What is being asked:
Copy the entries exactly. Leave nothing out and add nothing.

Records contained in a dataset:

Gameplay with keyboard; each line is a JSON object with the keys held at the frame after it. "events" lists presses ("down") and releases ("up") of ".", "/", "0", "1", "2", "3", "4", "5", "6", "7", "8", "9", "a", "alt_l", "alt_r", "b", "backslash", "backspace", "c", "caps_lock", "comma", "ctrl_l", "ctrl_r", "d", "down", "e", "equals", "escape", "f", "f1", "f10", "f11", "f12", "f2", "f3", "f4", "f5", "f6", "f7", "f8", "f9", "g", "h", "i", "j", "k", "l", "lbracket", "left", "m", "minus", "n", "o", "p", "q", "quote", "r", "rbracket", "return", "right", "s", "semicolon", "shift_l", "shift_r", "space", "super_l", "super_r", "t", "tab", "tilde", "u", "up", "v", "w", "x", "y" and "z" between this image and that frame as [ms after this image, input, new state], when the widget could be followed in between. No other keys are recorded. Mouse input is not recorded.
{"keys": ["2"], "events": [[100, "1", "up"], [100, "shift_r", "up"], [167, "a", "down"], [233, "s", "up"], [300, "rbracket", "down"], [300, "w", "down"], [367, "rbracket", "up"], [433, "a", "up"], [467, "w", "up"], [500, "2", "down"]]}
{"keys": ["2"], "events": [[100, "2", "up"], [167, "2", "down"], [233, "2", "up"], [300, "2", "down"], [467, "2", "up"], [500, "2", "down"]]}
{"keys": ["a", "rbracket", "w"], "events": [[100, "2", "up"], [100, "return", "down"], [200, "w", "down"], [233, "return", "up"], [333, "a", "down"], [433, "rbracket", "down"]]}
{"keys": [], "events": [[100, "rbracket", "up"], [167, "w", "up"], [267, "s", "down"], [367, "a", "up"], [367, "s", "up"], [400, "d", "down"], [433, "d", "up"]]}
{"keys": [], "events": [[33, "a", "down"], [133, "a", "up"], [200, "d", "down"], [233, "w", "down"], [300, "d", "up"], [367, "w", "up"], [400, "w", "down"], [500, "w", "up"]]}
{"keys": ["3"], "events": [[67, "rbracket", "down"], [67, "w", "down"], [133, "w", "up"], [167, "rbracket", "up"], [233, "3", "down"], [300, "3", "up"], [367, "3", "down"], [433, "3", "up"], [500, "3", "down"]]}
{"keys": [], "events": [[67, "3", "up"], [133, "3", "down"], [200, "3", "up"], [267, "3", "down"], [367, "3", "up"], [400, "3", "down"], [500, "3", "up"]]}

Result below:
Gameplay with keyboard; each line is a JSON object with the keys held at the frame after it. "events" lists presses ("down") and releases ("up") of ".", "/", "0", "1", "2", "3", "4", "5", "6", "7", "8", "9", "a", "alt_l", "alt_r", "b", "backslash", "backspace", "c", "caps_lock", "comma", "ctrl_l", "ctrl_r", "d", "down", "e", "equals", "escape", "f", "f1", "f10", "f11", "f12", "f2", "f3", "f4", "f5", "f6", "f7", "f8", "f9", "g", "h", "i", "j", "k", "l", "lbracket", "left", "m", "minus", "n", "o", "p", "q", "quote", "r", "rbracket", "return", "right", "s", "semicolon", "shift_l", "shift_r", "space", "super_l", "super_r", "t", "tab", "tilde", "u", "up", "v", "w", "x", "y" and "z" between this image and that frame as [ms after this image, input, new state], when the widget could be followed in between. No other keys are recorded. Mouse input is not recorded.
{"keys": ["2"], "events": [[100, "1", "up"], [100, "shift_r", "up"], [167, "a", "down"], [233, "s", "up"], [300, "rbracket", "down"], [300, "w", "down"], [367, "rbracket", "up"], [433, "a", "up"], [467, "w", "up"], [500, "2", "down"]]}
{"keys": ["2"], "events": [[100, "2", "up"], [167, "2", "down"], [233, "2", "up"], [300, "2", "down"], [467, "2", "up"], [500, "2", "down"]]}
{"keys": ["a", "rbracket", "w"], "events": [[100, "2", "up"], [100, "return", "down"], [200, "w", "down"], [233, "return", "up"], [333, "a", "down"], [433, "rbracket", "down"]]}
{"keys": [], "events": [[100, "rbracket", "up"], [167, "w", "up"], [267, "s", "down"], [367, "a", "up"], [367, "s", "up"], [400, "d", "down"], [433, "d", "up"]]}
{"keys": [], "events": [[33, "a", "down"], [133, "a", "up"], [200, "d", "down"], [233, "w", "down"], [300, "d", "up"], [367, "w", "up"], [400, "w", "down"], [500, "w", "up"]]}
{"keys": ["3"], "events": [[67, "rbracket", "down"], [67, "w", "down"], [133, "w", "up"], [167, "rbracket", "up"], [233, "3", "down"], [300, "3", "up"], [367, "3", "down"], [433, "3", "up"], [500, "3", "down"]]}
{"keys": [], "events": [[67, "3", "up"], [133, "3", "down"], [200, "3", "up"], [267, "3", "down"], [367, "3", "up"], [400, "3", "down"], [500, "3", "up"]]}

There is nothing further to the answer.